§ What is being asked: Copy each entry exactly, leaving nothing out.

Stored data entries:
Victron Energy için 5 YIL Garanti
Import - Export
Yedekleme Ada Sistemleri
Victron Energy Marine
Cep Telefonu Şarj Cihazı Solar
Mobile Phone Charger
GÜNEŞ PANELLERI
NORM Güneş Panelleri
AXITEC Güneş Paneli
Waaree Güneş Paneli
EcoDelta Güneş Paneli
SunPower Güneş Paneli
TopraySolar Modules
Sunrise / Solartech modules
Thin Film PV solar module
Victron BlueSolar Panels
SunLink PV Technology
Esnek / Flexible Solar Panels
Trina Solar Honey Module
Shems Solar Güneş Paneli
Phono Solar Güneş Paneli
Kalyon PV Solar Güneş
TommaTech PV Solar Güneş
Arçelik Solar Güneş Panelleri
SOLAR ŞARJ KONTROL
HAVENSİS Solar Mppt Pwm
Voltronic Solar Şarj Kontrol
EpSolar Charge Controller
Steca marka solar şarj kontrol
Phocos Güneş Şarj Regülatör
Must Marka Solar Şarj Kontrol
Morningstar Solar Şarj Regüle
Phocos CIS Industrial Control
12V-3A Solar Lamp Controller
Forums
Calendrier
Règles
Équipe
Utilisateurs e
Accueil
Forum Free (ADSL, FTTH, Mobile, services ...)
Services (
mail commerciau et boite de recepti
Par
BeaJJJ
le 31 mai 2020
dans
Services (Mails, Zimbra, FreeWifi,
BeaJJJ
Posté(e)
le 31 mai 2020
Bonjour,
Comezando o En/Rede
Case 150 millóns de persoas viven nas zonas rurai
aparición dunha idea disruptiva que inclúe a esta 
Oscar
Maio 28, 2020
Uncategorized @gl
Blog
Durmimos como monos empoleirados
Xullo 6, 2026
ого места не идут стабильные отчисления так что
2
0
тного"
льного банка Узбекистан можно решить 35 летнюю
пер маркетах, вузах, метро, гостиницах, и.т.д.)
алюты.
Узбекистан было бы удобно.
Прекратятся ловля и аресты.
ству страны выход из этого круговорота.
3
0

§ Response below:
Victron Energy için 5 YIL Garanti
Import - Export
Yedekleme Ada Sistemleri
Victron Energy Marine
Cep Telefonu Şarj Cihazı Solar
Mobile Phone Charger
GÜNEŞ PANELLERI
NORM Güneş Panelleri
AXITEC Güneş Paneli
Waaree Güneş Paneli
EcoDelta Güneş Paneli
SunPower Güneş Paneli
TopraySolar Modules
Sunrise / Solartech modules
Thin Film PV solar module
Victron BlueSolar Panels
SunLink PV Technology
Esnek / Flexible Solar Panels
Trina Solar Honey Module
Shems Solar Güneş Paneli
Phono Solar Güneş Paneli
Kalyon PV Solar Güneş
TommaTech PV Solar Güneş
Arçelik Solar Güneş Panelleri
SOLAR ŞARJ KONTROL
HAVENSİS Solar Mppt Pwm
Voltronic Solar Şarj Kontrol
EpSolar Charge Controller
Steca marka solar şarj kontrol
Phocos Güneş Şarj Regülatör
Must Marka Solar Şarj Kontrol
Morningstar Solar Şarj Regüle
Phocos CIS Industrial Control
12V-3A Solar Lamp Controller
Forums
Calendrier
Règles
Équipe
Utilisateurs e
Accueil
Forum Free (ADSL, FTTH, Mobile, services ...)
Services (
mail commerciau et boite de recepti
Par
BeaJJJ
le 31 mai 2020
dans
Services (Mails, Zimbra, FreeWifi,
BeaJJJ
Posté(e)
le 31 mai 2020
Bonjour,
Comezando o En/Rede
Case 150 millóns de persoas viven nas zonas rurai
aparición dunha idea disruptiva que inclúe a esta 
Oscar
Maio 28, 2020
Uncategorized @gl
Blog
Durmimos como monos empoleirados
Xullo 6, 2026
ого места не идут стабильные отчисления так что
2
0
тного"
льного банка Узбекистан можно решить 35 летнюю
пер маркетах, вузах, метро, гостиницах, и.т.д.)
алюты.
Узбекистан было бы удобно.
Прекратятся ловля и аресты.
ству страны выход из этого круговорота.
3
0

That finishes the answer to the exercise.